Alors que les banques centrales ajustent progressivement leur politique monétaire et que les tensions géopolitiques montrent des signes d'apaisement, les investisseurs s'interrogent sur l'évolution des principales devises.
Dans ce contexte, le franc suisse, longtemps soutenu par son statut de valeur refuge, semble perdre une partie de son élan.
Décryptage de Daniel Varela, Chief Investment Officer chez Piguet Galland, dans la Tribune de Genève.
Selon Daniel Varela, la décision de la Banque nationale suisse de maintenir ses taux à zéro continue de peser sur la devise helvétique.
« Maintenir les taux à zéro a favorisé ce mouvement, alors que les autres banques centrales deviennent plus prudentes sur l'inflation. [...] L'argent en Suisse n'étant pas rémunéré, contrairement aux avoirs en euros et dollars, et le contexte géopolitique se calmant, le franc devrait encore se déprécier. »
Dans ce contexte, il anticipe un renforcement de l'euro et du dollar face au franc suisse au cours des prochains mois.
Interrogé sur la possibilité d'un retournement du marché immobilier suisse, Daniel Varela se montre rassurant.

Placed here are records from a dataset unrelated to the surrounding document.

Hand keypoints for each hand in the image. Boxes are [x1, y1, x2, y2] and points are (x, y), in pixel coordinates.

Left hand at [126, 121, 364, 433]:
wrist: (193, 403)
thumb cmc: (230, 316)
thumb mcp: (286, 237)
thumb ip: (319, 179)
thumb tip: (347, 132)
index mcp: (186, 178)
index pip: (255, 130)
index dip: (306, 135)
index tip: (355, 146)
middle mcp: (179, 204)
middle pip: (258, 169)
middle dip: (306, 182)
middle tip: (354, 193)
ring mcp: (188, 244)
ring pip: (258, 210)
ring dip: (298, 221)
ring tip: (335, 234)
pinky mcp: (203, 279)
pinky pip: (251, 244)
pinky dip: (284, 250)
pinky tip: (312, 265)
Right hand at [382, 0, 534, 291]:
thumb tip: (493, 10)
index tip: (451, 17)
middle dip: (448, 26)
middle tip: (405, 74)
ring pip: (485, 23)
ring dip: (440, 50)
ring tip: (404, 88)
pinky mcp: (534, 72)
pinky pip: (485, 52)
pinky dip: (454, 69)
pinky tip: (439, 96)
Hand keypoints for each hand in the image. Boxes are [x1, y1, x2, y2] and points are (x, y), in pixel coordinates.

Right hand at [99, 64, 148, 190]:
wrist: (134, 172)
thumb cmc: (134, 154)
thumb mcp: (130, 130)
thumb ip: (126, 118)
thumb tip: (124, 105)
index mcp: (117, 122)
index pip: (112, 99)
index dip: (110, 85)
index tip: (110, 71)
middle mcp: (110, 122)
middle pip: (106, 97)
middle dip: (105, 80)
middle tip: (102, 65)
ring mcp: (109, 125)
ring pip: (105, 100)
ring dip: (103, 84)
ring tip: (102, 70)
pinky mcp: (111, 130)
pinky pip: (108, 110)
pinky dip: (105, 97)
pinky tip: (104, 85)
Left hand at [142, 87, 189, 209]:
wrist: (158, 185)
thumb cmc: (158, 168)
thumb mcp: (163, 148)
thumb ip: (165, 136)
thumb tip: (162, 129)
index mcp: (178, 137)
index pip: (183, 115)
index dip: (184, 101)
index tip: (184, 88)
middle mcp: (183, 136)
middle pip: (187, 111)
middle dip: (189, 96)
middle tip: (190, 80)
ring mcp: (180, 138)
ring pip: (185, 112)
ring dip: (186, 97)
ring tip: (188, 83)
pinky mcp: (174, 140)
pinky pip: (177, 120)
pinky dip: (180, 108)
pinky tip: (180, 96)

Malgré des prix élevés et des années de hausse, les fondamentaux du marché restent solides.
« Les indicateurs suisses n'indiquent pas de bulle imminente. »

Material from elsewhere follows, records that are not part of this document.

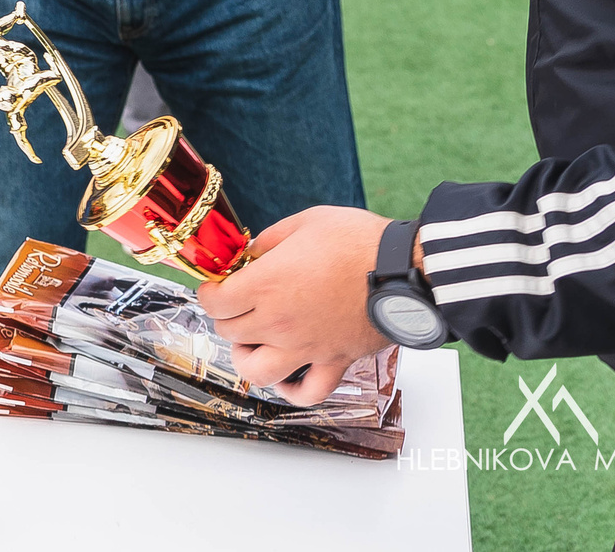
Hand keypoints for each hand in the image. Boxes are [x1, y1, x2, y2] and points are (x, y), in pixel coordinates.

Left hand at [195, 206, 395, 404]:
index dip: (209, 292)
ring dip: (247, 357)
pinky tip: (288, 376)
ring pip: (257, 371)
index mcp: (266, 285)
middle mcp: (280, 322)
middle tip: (238, 303)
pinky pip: (308, 393)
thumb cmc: (358, 241)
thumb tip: (251, 253)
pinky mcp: (335, 361)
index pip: (214, 303)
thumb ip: (269, 240)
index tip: (216, 285)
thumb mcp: (304, 223)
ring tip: (252, 342)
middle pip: (230, 333)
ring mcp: (306, 347)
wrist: (405, 269)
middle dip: (227, 317)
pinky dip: (293, 390)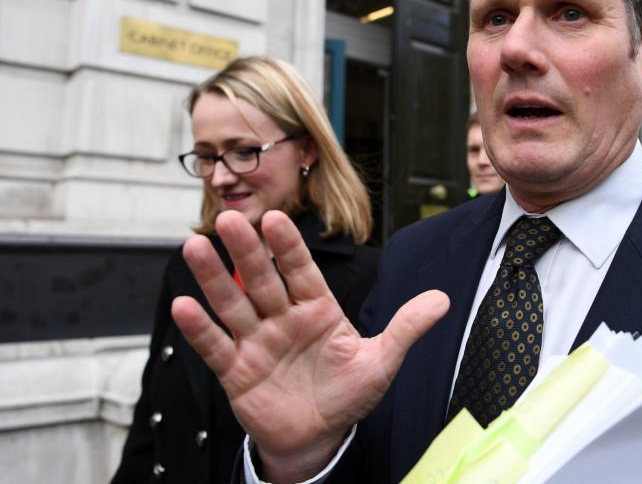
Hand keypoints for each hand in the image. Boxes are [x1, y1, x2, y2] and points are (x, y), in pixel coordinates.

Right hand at [171, 210, 448, 482]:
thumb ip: (405, 328)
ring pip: (233, 304)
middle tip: (229, 218)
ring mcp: (257, 342)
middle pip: (263, 279)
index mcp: (318, 310)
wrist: (318, 438)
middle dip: (248, 250)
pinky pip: (216, 347)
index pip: (302, 271)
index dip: (289, 247)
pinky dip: (199, 329)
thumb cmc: (347, 394)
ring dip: (214, 278)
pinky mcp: (236, 371)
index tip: (276, 218)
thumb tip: (443, 299)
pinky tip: (182, 306)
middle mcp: (283, 318)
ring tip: (194, 247)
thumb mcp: (381, 362)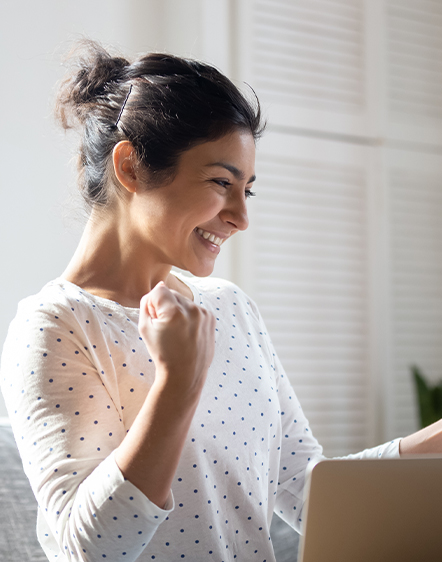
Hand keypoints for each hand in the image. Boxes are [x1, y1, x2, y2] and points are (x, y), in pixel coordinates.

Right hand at [138, 282, 215, 397]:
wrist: (184, 374)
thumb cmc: (162, 353)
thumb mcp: (144, 328)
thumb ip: (147, 303)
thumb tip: (159, 285)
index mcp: (174, 312)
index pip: (158, 291)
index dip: (152, 303)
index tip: (154, 318)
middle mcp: (191, 310)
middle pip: (172, 293)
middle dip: (165, 305)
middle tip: (164, 328)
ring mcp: (203, 314)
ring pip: (184, 300)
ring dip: (177, 310)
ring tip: (176, 332)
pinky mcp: (211, 318)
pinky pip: (194, 308)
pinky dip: (188, 316)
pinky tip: (186, 332)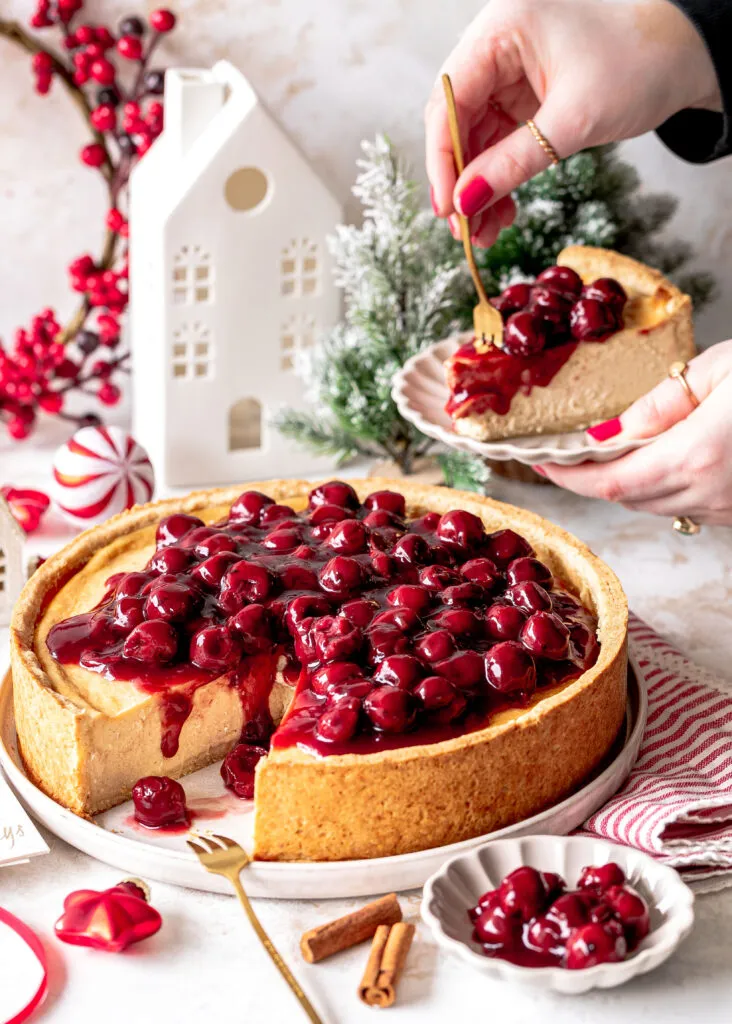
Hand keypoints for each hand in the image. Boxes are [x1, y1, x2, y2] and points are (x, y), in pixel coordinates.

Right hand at [425, 0, 719, 245]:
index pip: (449, 98)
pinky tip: (502, 212)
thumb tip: (466, 203)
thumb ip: (513, 163)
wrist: (685, 56)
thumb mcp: (573, 121)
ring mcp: (508, 70)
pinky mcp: (522, 94)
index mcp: (503, 28)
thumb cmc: (640, 65)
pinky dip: (498, 178)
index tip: (447, 208)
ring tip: (485, 234)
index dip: (442, 158)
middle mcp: (498, 44)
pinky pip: (497, 142)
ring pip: (475, 138)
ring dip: (478, 188)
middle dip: (460, 179)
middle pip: (456, 121)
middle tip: (464, 230)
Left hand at [536, 342, 731, 525]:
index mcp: (696, 454)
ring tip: (610, 454)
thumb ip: (660, 404)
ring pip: (655, 506)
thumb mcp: (720, 368)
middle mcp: (708, 492)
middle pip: (627, 498)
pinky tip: (660, 460)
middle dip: (591, 478)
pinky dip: (663, 487)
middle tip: (563, 456)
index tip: (541, 462)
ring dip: (629, 483)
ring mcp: (725, 508)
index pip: (611, 481)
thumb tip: (607, 434)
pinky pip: (685, 507)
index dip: (569, 477)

Il souligne notamment le manque de logements disponibles, un taux de vacance particulièrement faible et des contraintes persistantes sur la construction de nouveaux biens.
« On ne bâtit pas assez en Suisse et construire davantage sera difficile. [...] Difficile d'imaginer une forte baisse de l'immobilier, même si les taux devaient monter. »
Si l'environnement économique reste incertain, Daniel Varela conserve une vision relativement constructive pour la Suisse.
« La croissance résiste bien. Je m’attends à une progression du PIB de 1% cette année. »
L'Europe demeure toutefois un facteur de vigilance, notamment en raison des difficultés persistantes de l'industrie allemande.
« Elle souffre depuis la guerre en Ukraine (fin du gaz russe bon marché) et de la concurrence asiatique, notamment chinoise. »
Si l'engouement autour de l'intelligence artificielle alimente la crainte des marchés, Daniel Varela estime que la situation diffère de celle de la bulle internet des années 2000.
« Aujourd’hui, les valorisations boursières des sociétés sont très inférieures à celles de la fin des années 90. Le marché actuel est porté par des champions de la technologie (...) très rentables et relativement peu endettés. »
Selon lui, malgré l'enthousiasme des investisseurs, « il est probablement trop tôt pour s'inquiéter de l'éclatement d'une bulle ».